There’s no need for a border between “Family Values” and “No Body,” the fourth and final part of the exhibit. Offering comic relief from and hopeless resolution of the three previous acts, the latter’s predominance of conceptual installation art is so frivolous by contrast with the tragic relief of the rest of the exhibit that the walk through a doorway and down a hallway seems almost not worth the effort. Nevertheless, it’s good to see Charles LeDray’s little sailor suit, a vintage toddler’s uniform hung on a cushioned coat-hanger in a Plexiglas case, if only to shiver at the thought of boys being trained to be like the military monsters in the masculine masquerade. On the other side of the gender divide, Eleanor Antin’s Naomi Dash, featuring towel rack, kitty-litter box, black sheer stockings, and pink bathing cap, speaks for certain female roles (sexually objective at best) that still wait to be played.

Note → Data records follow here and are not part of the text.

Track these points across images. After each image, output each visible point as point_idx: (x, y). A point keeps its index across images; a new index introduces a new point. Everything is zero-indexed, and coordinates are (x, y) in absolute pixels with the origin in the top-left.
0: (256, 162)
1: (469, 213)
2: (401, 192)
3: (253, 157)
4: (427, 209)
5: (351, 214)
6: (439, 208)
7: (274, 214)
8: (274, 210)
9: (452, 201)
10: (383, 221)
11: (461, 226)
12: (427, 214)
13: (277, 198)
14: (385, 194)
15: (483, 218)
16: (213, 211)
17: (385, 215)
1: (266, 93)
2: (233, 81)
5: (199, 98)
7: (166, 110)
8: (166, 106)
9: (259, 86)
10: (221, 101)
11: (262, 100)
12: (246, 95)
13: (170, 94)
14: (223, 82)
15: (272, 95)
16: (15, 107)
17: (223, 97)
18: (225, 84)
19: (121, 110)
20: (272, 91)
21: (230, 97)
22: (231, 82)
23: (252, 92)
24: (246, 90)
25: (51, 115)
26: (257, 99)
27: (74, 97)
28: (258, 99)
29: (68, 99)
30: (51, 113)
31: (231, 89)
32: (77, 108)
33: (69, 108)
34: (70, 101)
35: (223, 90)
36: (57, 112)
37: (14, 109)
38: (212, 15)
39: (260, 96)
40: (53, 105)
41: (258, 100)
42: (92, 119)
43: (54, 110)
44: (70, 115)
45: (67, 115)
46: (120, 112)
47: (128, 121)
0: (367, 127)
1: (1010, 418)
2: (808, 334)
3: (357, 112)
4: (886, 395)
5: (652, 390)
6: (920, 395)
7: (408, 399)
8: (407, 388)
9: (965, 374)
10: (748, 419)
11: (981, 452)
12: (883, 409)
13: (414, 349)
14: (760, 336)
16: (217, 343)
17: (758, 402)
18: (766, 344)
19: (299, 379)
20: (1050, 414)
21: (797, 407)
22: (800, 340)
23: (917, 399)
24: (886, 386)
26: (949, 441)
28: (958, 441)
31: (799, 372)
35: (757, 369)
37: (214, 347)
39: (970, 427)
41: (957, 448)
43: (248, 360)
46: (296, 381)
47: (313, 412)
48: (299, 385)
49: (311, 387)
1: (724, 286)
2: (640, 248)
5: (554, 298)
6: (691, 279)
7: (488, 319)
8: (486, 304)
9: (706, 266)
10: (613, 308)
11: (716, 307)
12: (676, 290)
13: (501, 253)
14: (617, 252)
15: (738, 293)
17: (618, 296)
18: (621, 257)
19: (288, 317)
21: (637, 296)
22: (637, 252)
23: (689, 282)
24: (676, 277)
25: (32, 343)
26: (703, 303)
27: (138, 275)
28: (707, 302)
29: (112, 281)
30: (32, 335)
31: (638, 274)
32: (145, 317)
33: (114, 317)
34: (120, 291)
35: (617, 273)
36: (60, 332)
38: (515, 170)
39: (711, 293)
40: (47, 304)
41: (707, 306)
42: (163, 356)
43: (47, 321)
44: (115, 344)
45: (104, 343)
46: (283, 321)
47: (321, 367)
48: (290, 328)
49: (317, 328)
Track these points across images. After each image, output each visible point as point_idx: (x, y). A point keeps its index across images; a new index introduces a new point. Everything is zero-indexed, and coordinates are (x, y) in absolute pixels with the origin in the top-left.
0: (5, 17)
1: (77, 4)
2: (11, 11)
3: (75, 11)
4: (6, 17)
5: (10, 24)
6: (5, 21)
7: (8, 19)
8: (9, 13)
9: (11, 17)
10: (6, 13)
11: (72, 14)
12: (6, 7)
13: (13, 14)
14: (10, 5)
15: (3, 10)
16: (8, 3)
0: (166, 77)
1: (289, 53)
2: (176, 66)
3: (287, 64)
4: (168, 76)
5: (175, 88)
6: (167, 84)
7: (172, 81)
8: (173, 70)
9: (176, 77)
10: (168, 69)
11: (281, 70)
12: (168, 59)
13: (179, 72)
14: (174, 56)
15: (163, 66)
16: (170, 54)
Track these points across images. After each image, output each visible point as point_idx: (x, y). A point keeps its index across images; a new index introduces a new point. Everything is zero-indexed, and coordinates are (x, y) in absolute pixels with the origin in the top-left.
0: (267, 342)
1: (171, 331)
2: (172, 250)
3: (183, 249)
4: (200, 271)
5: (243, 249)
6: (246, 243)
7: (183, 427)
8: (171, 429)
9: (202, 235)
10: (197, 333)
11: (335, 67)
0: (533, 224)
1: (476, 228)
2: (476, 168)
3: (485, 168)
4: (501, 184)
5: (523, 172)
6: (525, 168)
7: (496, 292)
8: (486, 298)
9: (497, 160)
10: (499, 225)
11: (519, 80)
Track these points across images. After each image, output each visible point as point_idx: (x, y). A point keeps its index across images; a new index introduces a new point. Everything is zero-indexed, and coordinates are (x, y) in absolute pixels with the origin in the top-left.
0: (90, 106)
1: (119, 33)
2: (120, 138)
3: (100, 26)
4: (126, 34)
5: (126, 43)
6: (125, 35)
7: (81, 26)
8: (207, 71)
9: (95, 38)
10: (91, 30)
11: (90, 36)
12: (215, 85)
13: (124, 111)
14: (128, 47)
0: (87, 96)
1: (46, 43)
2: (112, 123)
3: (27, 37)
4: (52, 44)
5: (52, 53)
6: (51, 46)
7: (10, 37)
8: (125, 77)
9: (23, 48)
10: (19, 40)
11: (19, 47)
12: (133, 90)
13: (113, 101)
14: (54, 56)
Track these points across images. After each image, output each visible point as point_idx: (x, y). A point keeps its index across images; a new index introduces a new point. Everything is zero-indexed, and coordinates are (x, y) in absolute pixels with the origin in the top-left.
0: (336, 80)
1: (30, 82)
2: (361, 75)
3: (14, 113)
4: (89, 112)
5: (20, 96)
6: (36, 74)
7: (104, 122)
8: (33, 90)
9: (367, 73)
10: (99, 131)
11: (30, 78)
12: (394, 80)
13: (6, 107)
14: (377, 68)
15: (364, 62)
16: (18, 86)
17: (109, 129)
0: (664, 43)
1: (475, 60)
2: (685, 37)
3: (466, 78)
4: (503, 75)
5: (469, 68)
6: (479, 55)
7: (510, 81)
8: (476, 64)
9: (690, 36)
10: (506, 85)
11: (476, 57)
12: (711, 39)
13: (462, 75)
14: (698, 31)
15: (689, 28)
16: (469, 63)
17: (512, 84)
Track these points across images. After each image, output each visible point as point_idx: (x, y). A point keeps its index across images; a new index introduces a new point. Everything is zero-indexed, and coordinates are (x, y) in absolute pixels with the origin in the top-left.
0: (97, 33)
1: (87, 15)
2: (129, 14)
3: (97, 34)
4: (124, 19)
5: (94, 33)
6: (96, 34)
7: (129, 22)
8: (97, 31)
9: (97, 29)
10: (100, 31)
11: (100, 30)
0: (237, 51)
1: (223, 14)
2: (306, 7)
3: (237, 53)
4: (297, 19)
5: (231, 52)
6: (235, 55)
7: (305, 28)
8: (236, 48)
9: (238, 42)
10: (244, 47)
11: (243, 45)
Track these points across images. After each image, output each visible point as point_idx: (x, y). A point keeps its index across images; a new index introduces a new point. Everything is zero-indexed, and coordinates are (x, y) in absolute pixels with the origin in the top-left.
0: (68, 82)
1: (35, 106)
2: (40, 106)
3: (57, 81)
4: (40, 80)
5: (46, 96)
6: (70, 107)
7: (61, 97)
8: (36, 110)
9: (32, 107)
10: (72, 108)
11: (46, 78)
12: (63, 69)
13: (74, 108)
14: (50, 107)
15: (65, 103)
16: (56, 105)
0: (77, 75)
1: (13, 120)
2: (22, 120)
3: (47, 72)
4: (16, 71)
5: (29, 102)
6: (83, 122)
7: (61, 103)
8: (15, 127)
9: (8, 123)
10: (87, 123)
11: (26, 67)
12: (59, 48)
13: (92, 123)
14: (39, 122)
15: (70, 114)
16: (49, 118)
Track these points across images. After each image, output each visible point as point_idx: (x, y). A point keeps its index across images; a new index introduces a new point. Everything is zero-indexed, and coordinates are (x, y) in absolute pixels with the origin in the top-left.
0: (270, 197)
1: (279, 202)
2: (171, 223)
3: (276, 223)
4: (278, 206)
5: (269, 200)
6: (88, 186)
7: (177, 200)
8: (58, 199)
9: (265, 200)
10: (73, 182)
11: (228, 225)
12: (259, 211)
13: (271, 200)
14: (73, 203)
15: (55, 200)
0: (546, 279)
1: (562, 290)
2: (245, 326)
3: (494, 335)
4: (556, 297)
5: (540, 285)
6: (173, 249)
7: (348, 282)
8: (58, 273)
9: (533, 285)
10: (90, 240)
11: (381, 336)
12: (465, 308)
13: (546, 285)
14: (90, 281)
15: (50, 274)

Though it doesn’t take long to look at this room, it does give you a well-deserved giggle in payment for the patience you have shown in your progress through the galleries. With a sense of relief that the “play of portraits” is over, you look at Nam June Paik’s three-dimensional techno-sculpture of physicist (and Worcester native) Robert Goddard, featuring several video monitors arranged to represent both the symmetrical setting of a rocket on a launching pad and the form of a person. It’s a fairly facile sardonic comment on the stereotypical space-cadet scientist: a witheringly rational control-freak robot. No use looking much longer at it than it takes to get the good giggle. The monitors flash continuous, indiscernible images in blue and green, and a red and yellow neon representation of fire at Goddard’s feet assures you that you don’t have to be an art historian, nor a rocket scientist, to get a kick out of contemporary art.